Even then, in the early 2000s, we knew we had to protect the data, thereby protecting consumers. We were navigating the transition from mainframe computers to servers. And, all of the sudden, we were connecting this data to the Internet. Security became a bigger concern. Instead of protecting a device or a disk (locking an office door or desk drawer), we had to ward against hackers. In addition, we recognized the need for a consumer advocate. People had to be protected, not just data. I became the living, breathing human being who answered consumers directly when they wondered how they got on a mailing list – or when they just had questions about what we were trying to do. I was the head of consumer data privacy. A retailer would take a call from a consumer, who would read the code from the back of their catalog or describe which email they received, then the customer service rep would see where the list came from. If it was from my database, I would email or call the consumer to answer questions, correct a spelling, remove them from a list, and so on.
Sometimes, things go terribly wrong.
Last week there was a story about Office Max that stopped many in their tracks. As the Wall Street Journal reports a family received a mailer from Office Max saying “Daughter Killed in Car Crash” below the name and above the address.
Tragically, the Seay family had indeed lost their daughter, Ashley, in a car accident. An investigation revealed that Office Max rented a mailing list from Things Remembered, where the Seay family had ordered digital frames for pictures of their daughter. Still, what data was collected and why? Someone at Things Remembered apparently entered this highly personal information into their system and it was passed on. Officially, Office Max says they do not know what happened. List scrubbing, or data cleansing as it’s officially called, occurs at multiple steps. Obscentities are deleted, numbers are removed from name fields, ZIP codes are verified, duplicate names are dropped, and so on.
Big data helps personalize mailings and emailings, makes our online experience more targeted and enjoyable, and ensures that you are getting more of what you may actually want and less of the rest.
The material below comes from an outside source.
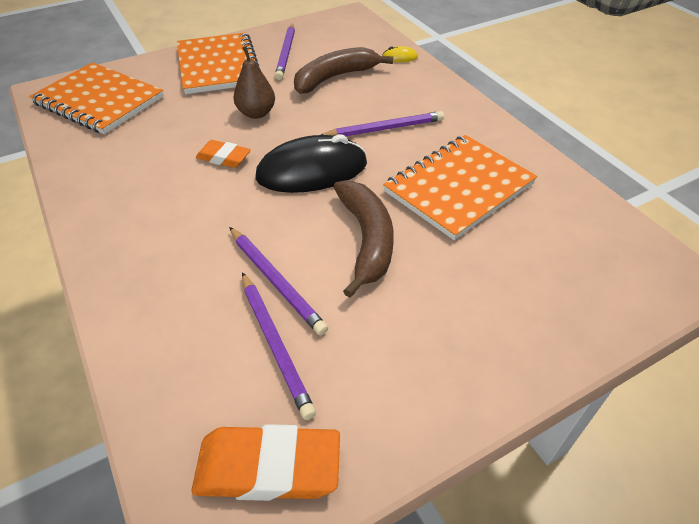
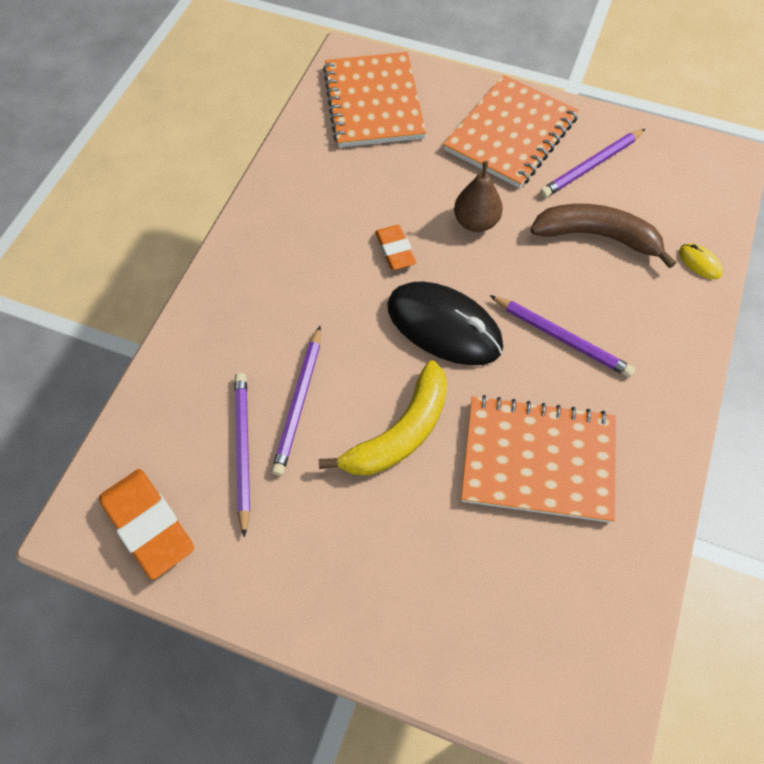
camera: 50 degrees right, 15 degrees up
purple pencil [242,272,316,420] -> purple pencil turned 150 degrees clockwise [234,373,250,537]
brown banana [333,180,394,298] -> yellow banana [319,360,448,475]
Use of the information But big data also means that a data breach at Target can quickly complicate the lives of 100 million people, or that Office Max can inadvertently remind a family of their personal tragedy.
We are not going to stop collecting data, so what can be done?
Something much more “human” needs to happen to prevent more situations like these. More consumer data advocates need to be involved, at each step in the process and at every company involved. A role I first occupied over a decade ago is even more vital today. Humans have got to keep an eye on the personal information collected, on how it’s handled, and how it’s protected.